Circumcise With Cream To Cut Tears Anesthetic Cream Also Reduced Expressions Of Pain On Faces

Associated Press

A study recommends that doctors routinely use an anesthetic cream to ease the pain of circumcision in newborn boys.

Typically, doctors give no pain relievers when they snip boys’ foreskins shortly after birth. Many are concerned about the hazards of analgesics, and some also believe that infants do not feel or remember pain.

The new study tested using Emla, a cream made of the anesthetics lidocaine and prilocaine, during circumcisions. Even though the cream did not eliminate all pain, boys cried less, and it appeared to be safe.

The study, conducted by Dr. Gideon Koren and others from Toronto’s Hospital for Sick Children, concluded that Emla should be used routinely during infant circumcisions.

The research was published in today’s issue of the New England Journal of Medicine and was paid for in part by Astra Pharma, which makes Emla.

An accompanying editorial by Dr. Thomas E. Wiswell of Thomas Jefferson University said the current way of doing the procedure “is still all too often barbaric.”

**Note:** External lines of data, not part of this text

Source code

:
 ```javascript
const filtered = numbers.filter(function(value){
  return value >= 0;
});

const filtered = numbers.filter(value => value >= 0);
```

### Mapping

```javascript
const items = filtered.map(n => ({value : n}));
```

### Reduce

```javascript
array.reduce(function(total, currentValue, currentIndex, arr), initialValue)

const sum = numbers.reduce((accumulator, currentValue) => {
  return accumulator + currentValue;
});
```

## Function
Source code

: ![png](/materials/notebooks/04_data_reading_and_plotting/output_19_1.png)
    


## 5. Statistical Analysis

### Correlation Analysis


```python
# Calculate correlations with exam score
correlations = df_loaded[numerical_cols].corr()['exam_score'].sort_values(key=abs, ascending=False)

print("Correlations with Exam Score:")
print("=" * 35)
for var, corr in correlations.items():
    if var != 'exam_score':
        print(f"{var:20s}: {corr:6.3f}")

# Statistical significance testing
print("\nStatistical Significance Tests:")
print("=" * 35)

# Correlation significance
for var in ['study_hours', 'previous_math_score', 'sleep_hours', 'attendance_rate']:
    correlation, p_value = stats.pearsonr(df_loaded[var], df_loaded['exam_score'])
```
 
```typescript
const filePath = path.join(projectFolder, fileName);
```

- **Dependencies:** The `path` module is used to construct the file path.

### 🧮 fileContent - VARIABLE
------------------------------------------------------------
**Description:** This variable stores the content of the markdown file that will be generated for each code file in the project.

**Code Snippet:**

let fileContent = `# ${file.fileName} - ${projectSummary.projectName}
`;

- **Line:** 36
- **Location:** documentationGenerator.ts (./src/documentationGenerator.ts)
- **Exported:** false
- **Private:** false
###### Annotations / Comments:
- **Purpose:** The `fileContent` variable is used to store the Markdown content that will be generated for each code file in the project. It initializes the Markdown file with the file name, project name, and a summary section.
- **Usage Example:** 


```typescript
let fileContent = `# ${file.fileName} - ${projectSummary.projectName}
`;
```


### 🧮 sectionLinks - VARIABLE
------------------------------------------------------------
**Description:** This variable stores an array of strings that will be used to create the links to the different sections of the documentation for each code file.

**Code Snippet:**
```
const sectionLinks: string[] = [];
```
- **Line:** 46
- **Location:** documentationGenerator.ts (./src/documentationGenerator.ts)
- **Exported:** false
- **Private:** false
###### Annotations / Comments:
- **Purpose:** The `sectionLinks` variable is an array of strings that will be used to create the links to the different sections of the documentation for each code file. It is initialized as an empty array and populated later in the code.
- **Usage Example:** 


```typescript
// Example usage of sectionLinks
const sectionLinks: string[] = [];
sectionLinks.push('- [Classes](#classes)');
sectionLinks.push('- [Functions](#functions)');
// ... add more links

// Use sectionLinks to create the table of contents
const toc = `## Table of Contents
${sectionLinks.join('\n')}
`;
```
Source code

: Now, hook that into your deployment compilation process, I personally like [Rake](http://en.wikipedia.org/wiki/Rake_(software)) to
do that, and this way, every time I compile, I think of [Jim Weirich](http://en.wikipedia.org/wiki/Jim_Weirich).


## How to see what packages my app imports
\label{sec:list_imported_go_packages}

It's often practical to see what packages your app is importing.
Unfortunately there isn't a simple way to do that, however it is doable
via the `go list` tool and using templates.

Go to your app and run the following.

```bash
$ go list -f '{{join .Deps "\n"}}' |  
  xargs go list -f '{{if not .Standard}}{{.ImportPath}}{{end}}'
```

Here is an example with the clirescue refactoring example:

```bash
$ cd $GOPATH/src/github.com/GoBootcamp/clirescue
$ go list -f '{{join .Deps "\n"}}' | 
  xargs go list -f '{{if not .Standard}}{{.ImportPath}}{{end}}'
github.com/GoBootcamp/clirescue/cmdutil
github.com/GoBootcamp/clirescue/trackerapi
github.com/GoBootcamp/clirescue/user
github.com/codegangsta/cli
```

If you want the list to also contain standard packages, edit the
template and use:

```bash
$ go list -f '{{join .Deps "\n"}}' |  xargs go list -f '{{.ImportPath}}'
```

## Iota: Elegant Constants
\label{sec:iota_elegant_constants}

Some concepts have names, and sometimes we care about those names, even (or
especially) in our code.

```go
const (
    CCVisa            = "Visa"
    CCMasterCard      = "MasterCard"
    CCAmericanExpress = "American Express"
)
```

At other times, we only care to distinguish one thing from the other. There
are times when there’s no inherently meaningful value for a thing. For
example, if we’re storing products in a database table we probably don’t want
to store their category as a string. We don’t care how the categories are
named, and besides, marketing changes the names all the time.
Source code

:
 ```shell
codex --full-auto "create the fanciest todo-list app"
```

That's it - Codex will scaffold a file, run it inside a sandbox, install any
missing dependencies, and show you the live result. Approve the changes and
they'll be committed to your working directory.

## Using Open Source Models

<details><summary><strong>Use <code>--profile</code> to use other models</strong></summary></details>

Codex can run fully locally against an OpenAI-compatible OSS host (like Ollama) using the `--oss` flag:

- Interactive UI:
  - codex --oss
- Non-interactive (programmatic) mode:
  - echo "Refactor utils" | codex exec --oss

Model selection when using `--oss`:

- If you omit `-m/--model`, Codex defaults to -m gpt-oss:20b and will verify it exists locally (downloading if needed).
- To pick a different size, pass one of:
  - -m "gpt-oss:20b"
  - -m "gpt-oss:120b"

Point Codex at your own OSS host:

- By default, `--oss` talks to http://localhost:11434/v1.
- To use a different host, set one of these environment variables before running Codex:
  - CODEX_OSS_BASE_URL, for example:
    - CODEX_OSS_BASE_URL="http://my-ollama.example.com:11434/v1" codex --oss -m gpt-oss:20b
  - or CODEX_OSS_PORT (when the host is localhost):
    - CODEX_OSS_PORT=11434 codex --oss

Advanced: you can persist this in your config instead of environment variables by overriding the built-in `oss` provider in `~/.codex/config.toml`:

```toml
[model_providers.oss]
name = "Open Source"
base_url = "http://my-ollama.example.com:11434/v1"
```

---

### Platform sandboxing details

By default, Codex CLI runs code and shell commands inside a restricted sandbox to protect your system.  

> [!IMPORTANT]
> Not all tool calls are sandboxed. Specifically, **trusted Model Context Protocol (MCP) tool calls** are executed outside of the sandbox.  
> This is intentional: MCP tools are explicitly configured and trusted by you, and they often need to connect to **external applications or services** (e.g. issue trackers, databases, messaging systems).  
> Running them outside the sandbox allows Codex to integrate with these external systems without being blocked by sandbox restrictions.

He said painkillers should always be given, and “parents and physicians should demand no less.”

Wiswell noted that some people oppose circumcision in part because of the pain. Nevertheless, circumcision offers clear health benefits, including fewer urinary tract infections and dramatically less penile cancer. Many believe it also lowers the risk of catching and spreading AIDS and other sexually transmitted diseases.

In the study, doctors randomly assigned 68 infants undergoing circumcision to receive Emla or a dummy cream.

Those getting Emla cried less than half as much, and while their heart rates went up, they increased 10 beats per minute less than the other babies’ did. Furthermore, their faces showed fewer expressions of pain.

Between 60 percent and 90 percent of newborn boys in the United States are circumcised.